To install this repo as a package in your own Python project, run

uv add "git+ssh://git@github.com/AvaLovelace1/LegoGPT.git"

if using uv, or

pip install "git+ssh://git@github.com/AvaLovelace1/LegoGPT.git"

if using pip.

Running inference interactively

You can run inference with the fine-tuned LegoGPT model using:

uv run infer --model_name_or_path MODEL_PATH

This script starts an interactive session where you can input a prompt and get a response from the model. See uv run infer -h for a full list of options.

Example interaction

Here is an example interaction using the infer script:

uv run infer --model_name_or_path '/data/apun/finetuned_hf/LegoGPT'
Enter a prompt, or <Return> to exit: Table featuring a flat rectangular surface over four evenly spaced legs.
Enter a filename to save the output image (default=output.png): output.png
Enter a generation seed (default=42): 42
Generating...
Set parameter Username
Academic license - for non-commercial use only - expires 2026-02-19
--------------------
Finished generating in 63.53s.
Total # bricks: 59
Total # brick rejections: 98
Brick rejection reasons: {'collision': 5, 'already_rejected': 93}
Total # regenerations: 4
Saved results to /home/apun/LegoGPT/output.txt, /home/apun/LegoGPT/output.ldr, and /home/apun/LegoGPT/output.png
--------------------
Enter another prompt, or <Return> to exit:

Three output files are created: output.png, output.txt, and output.ldr.

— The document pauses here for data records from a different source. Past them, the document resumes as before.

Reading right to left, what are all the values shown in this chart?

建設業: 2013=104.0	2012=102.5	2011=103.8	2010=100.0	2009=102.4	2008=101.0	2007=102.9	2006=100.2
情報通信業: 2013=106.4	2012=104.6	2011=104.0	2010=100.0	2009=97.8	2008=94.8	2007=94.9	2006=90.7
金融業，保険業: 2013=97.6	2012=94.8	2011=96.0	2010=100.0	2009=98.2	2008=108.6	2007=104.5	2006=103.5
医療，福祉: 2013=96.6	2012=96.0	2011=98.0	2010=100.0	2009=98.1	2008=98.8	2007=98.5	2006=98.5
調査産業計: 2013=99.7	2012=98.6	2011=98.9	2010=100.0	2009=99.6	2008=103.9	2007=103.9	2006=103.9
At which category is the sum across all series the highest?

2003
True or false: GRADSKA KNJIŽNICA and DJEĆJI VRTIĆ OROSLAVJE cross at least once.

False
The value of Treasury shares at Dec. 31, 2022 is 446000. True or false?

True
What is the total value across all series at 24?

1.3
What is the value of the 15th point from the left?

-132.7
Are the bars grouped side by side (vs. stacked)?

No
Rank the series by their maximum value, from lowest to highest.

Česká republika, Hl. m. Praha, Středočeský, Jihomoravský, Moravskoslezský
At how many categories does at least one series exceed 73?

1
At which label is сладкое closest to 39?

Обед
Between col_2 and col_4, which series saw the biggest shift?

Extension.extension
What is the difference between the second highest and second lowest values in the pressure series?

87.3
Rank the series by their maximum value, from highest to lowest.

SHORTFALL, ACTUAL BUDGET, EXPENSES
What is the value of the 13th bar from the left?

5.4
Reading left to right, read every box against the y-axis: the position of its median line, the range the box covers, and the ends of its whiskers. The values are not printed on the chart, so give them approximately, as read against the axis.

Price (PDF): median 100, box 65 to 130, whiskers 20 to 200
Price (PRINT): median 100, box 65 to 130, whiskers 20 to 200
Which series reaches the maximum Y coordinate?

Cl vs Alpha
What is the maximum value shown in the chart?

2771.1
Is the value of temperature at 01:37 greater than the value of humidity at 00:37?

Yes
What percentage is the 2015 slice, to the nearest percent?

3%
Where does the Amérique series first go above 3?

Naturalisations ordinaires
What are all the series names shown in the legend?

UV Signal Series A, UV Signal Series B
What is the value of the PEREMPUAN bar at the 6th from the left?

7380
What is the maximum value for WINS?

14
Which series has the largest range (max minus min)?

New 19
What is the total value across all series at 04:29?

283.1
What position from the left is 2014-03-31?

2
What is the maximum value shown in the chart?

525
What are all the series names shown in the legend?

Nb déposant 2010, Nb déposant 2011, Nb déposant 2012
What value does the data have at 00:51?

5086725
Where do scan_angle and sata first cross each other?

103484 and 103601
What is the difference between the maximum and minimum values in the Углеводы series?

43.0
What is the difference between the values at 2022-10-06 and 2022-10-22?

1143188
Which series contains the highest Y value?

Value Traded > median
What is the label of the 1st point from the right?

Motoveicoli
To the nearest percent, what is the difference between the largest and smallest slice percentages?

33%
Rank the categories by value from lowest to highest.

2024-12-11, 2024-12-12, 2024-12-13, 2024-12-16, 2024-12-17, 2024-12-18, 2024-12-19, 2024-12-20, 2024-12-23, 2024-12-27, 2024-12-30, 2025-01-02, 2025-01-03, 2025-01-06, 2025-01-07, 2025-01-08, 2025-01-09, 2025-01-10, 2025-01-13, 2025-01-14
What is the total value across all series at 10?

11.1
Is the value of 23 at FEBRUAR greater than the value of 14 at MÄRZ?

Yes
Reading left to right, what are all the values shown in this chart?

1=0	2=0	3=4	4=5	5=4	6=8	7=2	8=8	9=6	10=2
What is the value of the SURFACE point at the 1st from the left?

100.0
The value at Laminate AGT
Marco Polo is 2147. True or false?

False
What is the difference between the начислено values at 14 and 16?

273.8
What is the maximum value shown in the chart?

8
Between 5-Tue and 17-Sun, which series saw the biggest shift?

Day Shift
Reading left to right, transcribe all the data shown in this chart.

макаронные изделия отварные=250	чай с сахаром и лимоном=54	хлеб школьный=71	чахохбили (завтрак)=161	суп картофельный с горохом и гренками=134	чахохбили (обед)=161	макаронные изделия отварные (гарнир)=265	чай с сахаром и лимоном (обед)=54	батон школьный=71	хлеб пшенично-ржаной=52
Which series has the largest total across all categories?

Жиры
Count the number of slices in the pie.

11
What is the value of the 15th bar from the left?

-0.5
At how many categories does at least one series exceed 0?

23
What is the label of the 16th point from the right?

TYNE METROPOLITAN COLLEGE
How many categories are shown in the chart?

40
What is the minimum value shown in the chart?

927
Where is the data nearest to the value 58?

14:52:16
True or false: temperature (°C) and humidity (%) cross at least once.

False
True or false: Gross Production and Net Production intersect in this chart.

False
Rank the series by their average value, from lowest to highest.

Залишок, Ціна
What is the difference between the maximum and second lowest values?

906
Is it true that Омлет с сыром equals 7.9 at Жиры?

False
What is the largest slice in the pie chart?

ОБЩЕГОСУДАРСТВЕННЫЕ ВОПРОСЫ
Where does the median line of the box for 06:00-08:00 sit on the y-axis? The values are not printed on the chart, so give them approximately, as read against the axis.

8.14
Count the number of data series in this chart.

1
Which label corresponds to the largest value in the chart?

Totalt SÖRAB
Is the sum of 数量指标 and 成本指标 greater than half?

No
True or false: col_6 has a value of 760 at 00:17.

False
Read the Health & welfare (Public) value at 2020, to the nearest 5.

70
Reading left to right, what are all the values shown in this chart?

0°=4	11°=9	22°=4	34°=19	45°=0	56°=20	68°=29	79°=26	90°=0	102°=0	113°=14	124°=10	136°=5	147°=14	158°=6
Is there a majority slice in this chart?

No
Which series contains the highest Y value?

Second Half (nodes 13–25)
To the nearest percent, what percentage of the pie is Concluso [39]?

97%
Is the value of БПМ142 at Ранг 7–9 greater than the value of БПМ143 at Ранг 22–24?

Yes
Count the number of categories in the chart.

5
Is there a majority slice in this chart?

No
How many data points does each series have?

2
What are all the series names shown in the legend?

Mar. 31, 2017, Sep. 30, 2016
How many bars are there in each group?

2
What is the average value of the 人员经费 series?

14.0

output.png contains a rendered image of the generated LEGO structure:

Rendered LEGO output image

output.txt contains the LEGO structure in brick-by-brick text format, where each line of the form hxw (x,y,z) represents a LEGO brick of height h and width w at position (x,y,z):

1x2 (16,18,0)
1x2 (16,13,0)
2x2 (0,18,0)
2x2 (0,13,0)
1x2 (16,18,1)
[...]

And finally, output.ldr contains the LEGO structure in LDraw format, which can be opened with any LDraw-compatible software.

Fine-tuning LegoGPT

We use Hugging Face TRL with Accelerate for fine-tuning. To run fine-tuning, follow these instructions:

  1. Start with a LEGO dataset with the fields "caption" and "lego". The "caption" field should contain a description of the LEGO model, and the "lego" field should contain the corresponding LEGO model, in the text format described in the paper.
  2. Prepare the dataset for finetuning with uv run prepare_finetuning_dataset --input_path LEGO_DATASET_PATH --output_path FINETUNING_DATASET_PATH.
  3. Download the pretrained Llama-3.2-1B-Instruct model to some directory [PRETRAINED_DIR]. IMPORTANT: Replace the config.json, special_tokens_map.json, and tokenizer_config.json files with the ones in the finetuning_config_files directory. This specifies the pad_token to be different from the eos_token, fixing a fine-tuning issue where the model will not learn to output EOS tokens properly.
  4. Initialize the Accelerate config file with uv run accelerate config.
  5. Run finetuning with uv run ./finetune.zsh [PRETRAINED_DIR] [OUTPUT_DIR] [RUN_NAME] [FINETUNING_DATASET_PATH]. The finetuned model will be saved to [OUTPUT_DIR]/[RUN_NAME].